HOW TO COMPLETE THIS TASK: Report how many lines in the records hold the string "斐波那契数列在模"; give the number and nothing else.
== Segment start ==
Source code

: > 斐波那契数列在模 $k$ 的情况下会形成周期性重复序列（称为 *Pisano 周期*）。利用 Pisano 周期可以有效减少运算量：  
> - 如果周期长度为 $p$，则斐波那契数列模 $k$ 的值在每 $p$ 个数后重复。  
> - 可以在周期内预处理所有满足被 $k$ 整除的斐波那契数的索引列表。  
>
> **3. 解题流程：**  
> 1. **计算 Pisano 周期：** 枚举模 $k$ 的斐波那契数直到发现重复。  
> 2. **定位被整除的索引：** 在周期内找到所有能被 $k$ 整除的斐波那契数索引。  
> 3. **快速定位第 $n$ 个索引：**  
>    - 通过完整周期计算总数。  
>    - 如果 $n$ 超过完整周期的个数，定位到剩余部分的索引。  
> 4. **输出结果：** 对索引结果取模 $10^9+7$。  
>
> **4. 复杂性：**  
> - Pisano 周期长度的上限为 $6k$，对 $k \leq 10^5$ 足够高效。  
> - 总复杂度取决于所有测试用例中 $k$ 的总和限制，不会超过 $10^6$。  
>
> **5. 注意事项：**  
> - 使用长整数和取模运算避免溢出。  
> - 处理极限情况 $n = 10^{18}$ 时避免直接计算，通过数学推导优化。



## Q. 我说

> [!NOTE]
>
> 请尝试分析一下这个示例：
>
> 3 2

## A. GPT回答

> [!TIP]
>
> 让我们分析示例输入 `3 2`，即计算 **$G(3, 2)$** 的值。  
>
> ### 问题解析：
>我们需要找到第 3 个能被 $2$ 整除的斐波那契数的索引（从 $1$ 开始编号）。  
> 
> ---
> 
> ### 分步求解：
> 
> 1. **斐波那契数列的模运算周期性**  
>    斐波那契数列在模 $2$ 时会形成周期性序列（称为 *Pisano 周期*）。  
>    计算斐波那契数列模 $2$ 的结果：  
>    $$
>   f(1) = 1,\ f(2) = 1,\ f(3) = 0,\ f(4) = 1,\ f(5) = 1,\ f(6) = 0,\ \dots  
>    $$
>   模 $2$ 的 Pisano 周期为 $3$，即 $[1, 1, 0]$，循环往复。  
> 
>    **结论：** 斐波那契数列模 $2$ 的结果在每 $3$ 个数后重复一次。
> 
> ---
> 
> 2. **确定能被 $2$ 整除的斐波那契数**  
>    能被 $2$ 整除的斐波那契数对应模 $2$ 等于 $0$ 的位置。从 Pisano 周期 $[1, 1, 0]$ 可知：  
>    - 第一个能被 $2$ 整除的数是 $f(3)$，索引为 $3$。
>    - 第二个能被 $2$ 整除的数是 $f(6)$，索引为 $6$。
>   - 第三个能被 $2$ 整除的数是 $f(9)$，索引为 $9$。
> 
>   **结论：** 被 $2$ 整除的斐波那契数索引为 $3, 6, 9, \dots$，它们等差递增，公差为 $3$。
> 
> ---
== Segment end ==
SOLUTION TO THIS PROBLEM: 2